British Academy: The UK's National Academy for the Humanities and Social Sciences
Water and the quest for sustainable development in West Bengal
Professor Graham Chapman (University of Lancaster) on behalf of the British Association for South Asian Studies
The major rivers of Bengal inundate the country, eroding tracts of land and dispossessing local populations, with national and international ramifications and generating hotly-debated contradictory policy conclusions.
Technical support for this research was provided by the Society for South Asian Studies (now the British Association for South Asian Studies).
For further information, visit: www.britac.ac.uk/institutes/SSAS/about.htm
Summary
The Bengal delta is the world’s biggest and most active, receiving from the Ganges and Brahmaputra rivers huge quantities of sediment every year. The rivers shift their courses, frequently in terms of geological and historical time.
By virtue of alluvium, precipitation and temperature, this is a highly productive ecosystem, the majority of it converted to agriculture. It is now one of the most densely settled areas on earth, still mostly rural and extremely poor.
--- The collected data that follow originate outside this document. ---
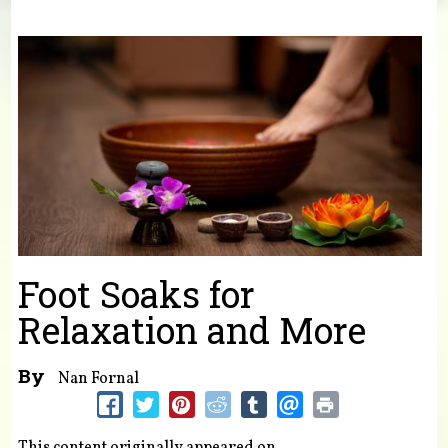
You are here
Foot Soaks for
Relaxation and More
By
Nan Fornal
This content originally appeared on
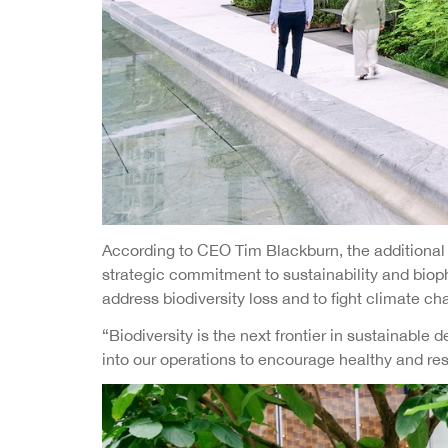
According to CEO Tim Blackburn, the additional g
strategic commitment to sustainability and bioph
address biodiversity loss and to fight climate ch
“Biodiversity is the next frontier in sustainab
into our operations to encourage healthy and res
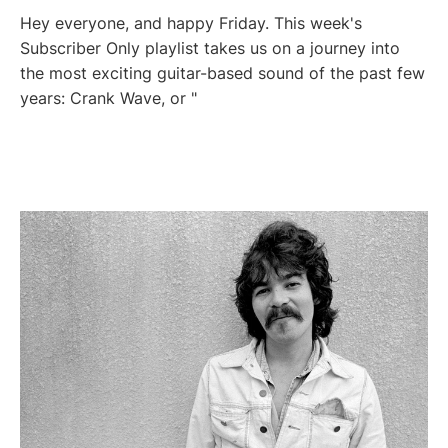
Hey everyone, and happy Friday. This week's
Subscriber Only playlist takes us on a journey into
the most exciting guitar-based sound of the past few
years: Crank Wave, or "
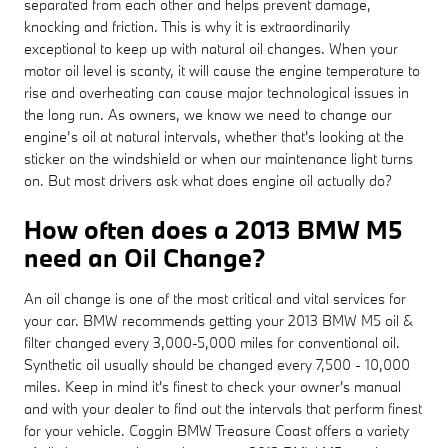
separated from each other and helps prevent damage,
knocking and friction. This is why it is extraordinarily
exceptional to keep up with natural oil changes. When your
motor oil level is scanty, it will cause the engine temperature to
rise and overheating can cause major technological issues in
the long run. As owners, we know we need to change our
engine’s oil at natural intervals, whether that's looking at the
sticker on the windshield or when our maintenance light turns
on. But most drivers ask what does engine oil actually do?
How often does a 2013 BMW M5
need an Oil Change?
An oil change is one of the most critical and vital services for
your car. BMW recommends getting your 2013 BMW M5 oil &
filter changed every 3,000-5,000 miles for conventional oil.
Synthetic oil usually should be changed every 7,500 - 10,000
miles. Keep in mind it's finest to check your owner's manual
and with your dealer to find out the intervals that perform finest
for your vehicle. Coggin BMW Treasure Coast offers a variety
It is the greatest area of absolute poverty on earth - there being more poor peoplehere than in the whole of Africa. Urbanisation and industrialisation is occurring and roads and railways are being developed in preference to water transport.
The governments of Bengal want security and certainty in an area prone to major flooding and major river avulsions. But roads, railways and urban embankments exacerbate flood problems by blocking lines of drainage, and by spasmodic collapse at unpredictable places. An alternative policy would live with the fluctuating water levels - in fact replicating in a modern form the pre-industrial way of life. There are of course additional complicating factors. One is the high level of naturally occurring arsenic in groundwater, which suggests that surface water should be preferred (again), and the other is the possibility of massive transfers of ‘surplus’ water from Assam (Brahmaputra) across the region to peninsular India. This presentation will discuss different policy options and chart different possible approaches to poverty alleviation and sustainable development in this complex region.